I find breathing meditation practice to be VERY useful -when panic attacks occur, I sit and focus on my breathing until they go away.
*more virtual hugs*
I've been in recovery for various abuses since I was 12 (range from physical, emotional, and sexua, abuses started at 5, therapy started at 12l). I know I still have triggers that I haven't even uncovered yet so when people get close to me (romantically or friendship wise) I try to fill them in on what I do know.
I know I still have times where I can barely function (particularlly in my job, but part of that may be that I'm wired to be a housewife not a working girl). But I feel that as long as I'm willing to actually continue to work on trying to make sure that I'm getting better even at times when I crash as long as I can be honest with my partners than I'm healthy enough for a relationship.

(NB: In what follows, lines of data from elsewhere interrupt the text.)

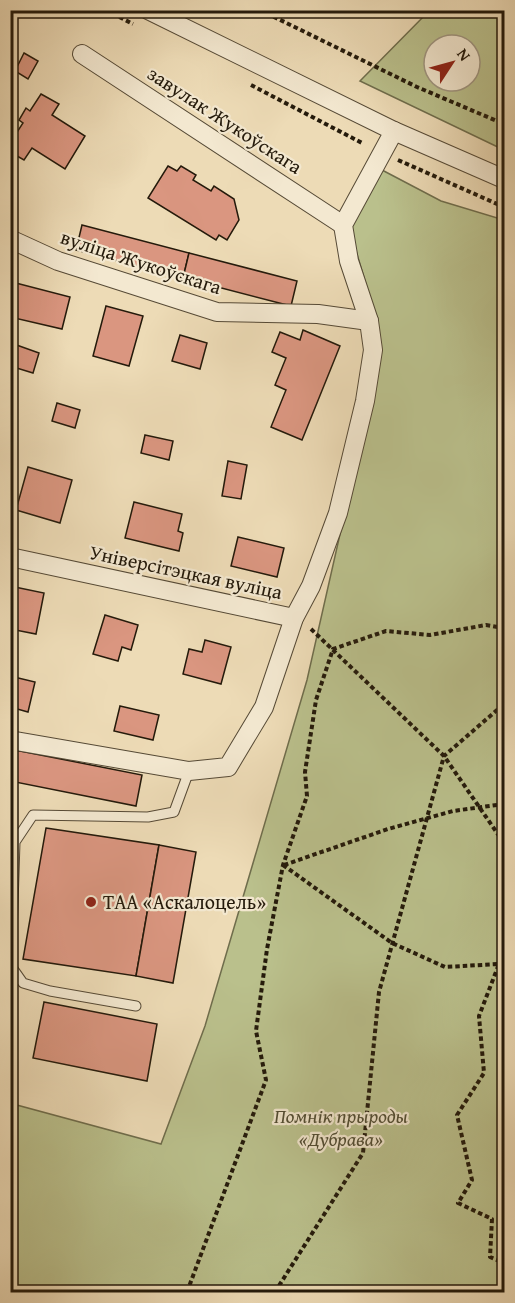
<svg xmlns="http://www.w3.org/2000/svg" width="515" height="1303" viewBox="0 0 515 1303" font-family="'Gentium Book Plus',serif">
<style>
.green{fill:#bac08c;stroke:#6f6d4c;stroke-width:1.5;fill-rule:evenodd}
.building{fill:#da9680;stroke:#241a0b;stroke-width:1.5}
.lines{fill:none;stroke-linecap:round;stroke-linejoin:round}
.lane-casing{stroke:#564a36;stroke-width:11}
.street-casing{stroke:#564a36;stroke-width:20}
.path{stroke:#241a0b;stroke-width:4;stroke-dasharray:4.5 3;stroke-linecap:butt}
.lane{stroke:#f3e8d0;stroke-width:9}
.street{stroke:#f3e8d0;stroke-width:18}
.poi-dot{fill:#8f2418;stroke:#f3e8d0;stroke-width:2}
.labels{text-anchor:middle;stroke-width:4.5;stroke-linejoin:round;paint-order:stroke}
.street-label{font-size:20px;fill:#241a0b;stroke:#f3e8d0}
.poi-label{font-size:20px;fill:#241a0b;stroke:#f3e8d0;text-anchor:start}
.park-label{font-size:20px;font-style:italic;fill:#514c32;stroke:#f3e8d0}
</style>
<rect width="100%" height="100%" fill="#eddbb6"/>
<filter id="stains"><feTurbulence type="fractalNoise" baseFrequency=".00333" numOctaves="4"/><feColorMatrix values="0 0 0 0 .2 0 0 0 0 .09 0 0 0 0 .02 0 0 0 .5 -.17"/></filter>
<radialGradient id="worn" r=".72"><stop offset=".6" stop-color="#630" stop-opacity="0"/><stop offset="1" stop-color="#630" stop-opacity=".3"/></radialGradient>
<!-- green -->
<g class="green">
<path d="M429 11H504V150L360 81ZM434 45H470V81H434Z"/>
<path d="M382 170 441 201 504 220V1292H11L10 1116 13 1104 161 1144 205 1026 307 680 379 362 373 308 349 227Z"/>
</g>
<!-- building -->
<g class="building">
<path d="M24 53 38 61 28 79 15 71Z"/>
<path d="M41 94 59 104 52 115 85 136 65 169 32 148 24 160 10 152V143L23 123 19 120 26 108 30 111Z"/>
<path d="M168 166 177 171 181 166 196 175 193 180 211 191 214 186 234 199 239 220 227 240 219 235 216 240 148 198Z"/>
<path d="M82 225 189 253 183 278 76 250Z"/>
<path d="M189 253 297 281 291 306 183 278Z"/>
<path d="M12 282 70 297 62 329 10 317Z"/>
<path d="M106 306 143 316 129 366 93 356Z"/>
<path d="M303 330 340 346 302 440 271 427 286 390 275 385 286 358 272 352 280 332 300 340Z"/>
<path d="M180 335 207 343 200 369 172 361Z"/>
<path d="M11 343 39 353 33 373 10 366Z"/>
<path d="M57 403 80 410 75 428 52 421Z"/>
<path d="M145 435 173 441 169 460 141 453Z"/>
<path d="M228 461 247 465 241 499 222 496Z"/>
<path d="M28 467 72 480 60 523 16 510Z"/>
<path d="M134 502 182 514 178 531 183 533 179 551 125 538Z"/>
<path d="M238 537 284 548 277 577 231 566Z"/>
<path d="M10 586 44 593 36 634 10 629Z"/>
<path d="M105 615 138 625 131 650 122 647 118 661 93 654Z"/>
<path d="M205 640 231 647 221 684 183 674 189 649 202 652Z"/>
<path d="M10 676 35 682 28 712 10 707Z"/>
<path d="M120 706 159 715 153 740 114 731Z"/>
<path d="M10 749 142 775 136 806 10 781Z"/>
<path d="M46 828 159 845 136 976 23 959Z"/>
<path d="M159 845 196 852 173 983 136 976Z"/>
<path d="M44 1002 157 1024 147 1081 33 1058Z"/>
</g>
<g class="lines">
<!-- lane casing -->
<g class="lane-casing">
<path id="lane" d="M136 1006 50 991 23 983 11 966 15 842 33 815 148 817 174 812 189 771"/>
</g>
<!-- street casing -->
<g class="street-casing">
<g id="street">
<path d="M148 10 394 131 504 179"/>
<path d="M82 54 343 225"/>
<path d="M10 239 58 261 217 312 318 314 369 321"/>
<path d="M10 557 294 618"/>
<path d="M10 740 189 771 228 767 264 707 294 618 311 586 338 513 365 401 373 350 369 321 349 261 343 225 394 131"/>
</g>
</g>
<!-- path -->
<g class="path">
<path d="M106 10 133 24"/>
<path d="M260 10 417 87 504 124"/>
<path d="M251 85 364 144"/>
<path d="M398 160 504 207"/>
<path d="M311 629 444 756 504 843"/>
<path d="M283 865 392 943 445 967 499 964 479 1016 484 1073 457 1115 472 1180 458 1203 492 1219 490 1257 504 1263"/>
<path d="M284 865 388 829 453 811 504 804"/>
<path d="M187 1292 266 1080 256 1031 267 949 283 865 307 796 305 772 316 700 333 649 386 631 430 635 486 625 504 628"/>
<path d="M275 1292 363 1153 379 992 444 756 504 704"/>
</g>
<!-- lane -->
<use href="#lane" class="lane"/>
<!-- street -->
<use href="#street" class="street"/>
</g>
<!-- markers -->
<circle class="poi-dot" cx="91" cy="902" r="6"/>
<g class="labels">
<!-- street labels -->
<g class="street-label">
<text transform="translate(225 120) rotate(33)" y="7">завулак Жукоўскага</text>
<text transform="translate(141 262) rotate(18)" y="7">вуліца Жукоўскага</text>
<text transform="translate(186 572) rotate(12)" y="7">Універсітэцкая вуліца</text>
</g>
<!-- poi labels -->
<g class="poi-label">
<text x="103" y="909">ТАА «Аскалоцель»</text>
</g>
<!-- park labels -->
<g class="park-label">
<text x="341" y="1123">Помнік прыроды<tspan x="341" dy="23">«Дубрава»</tspan></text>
</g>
</g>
<!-- margin -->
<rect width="515" height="1303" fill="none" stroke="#eddbb6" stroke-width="36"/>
<rect x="12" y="12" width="491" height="1279" fill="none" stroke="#241a0b" stroke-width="3"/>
<rect x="18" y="18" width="479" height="1267" fill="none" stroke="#241a0b" stroke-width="1.5"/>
<!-- north arrow -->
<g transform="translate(452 63) rotate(54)"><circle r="28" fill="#f3e8d0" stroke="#a09681" stroke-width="1.5"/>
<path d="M0-4.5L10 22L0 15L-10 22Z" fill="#8f2418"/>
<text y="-9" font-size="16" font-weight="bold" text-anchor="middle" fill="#241a0b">N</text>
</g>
<rect width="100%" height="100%" filter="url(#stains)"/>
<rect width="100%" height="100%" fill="url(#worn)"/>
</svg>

I like the concept of having the idea of having a box of healing and living but something I've learned for myself that one of the things that has helped me heal is allowing myself to live. Not pushing myself past what I know I can't handle but recognizing that if there is something that may be hard but shouldn't send me down a tail spin taking that chance with the support of those I know I can trust (and that doesn't have to be a romantic partner, it can just be a best friend).
November: That's crazy that they had you say why you couldn't in front of the defendant. The only time I've been on jury duty and annouced I would be unable to sit on the trial the judge had me talk to him in private.
On the wood thing. I think of it kinda like Joshua Trees (which are really lillies). You have this plant that grows in such a harsh enviornment that shapes it to twists and bends and turns but not only is it able to still live with all those difficulties it eventually hits a point where it can thrive. That's what I think using living to heal can help do.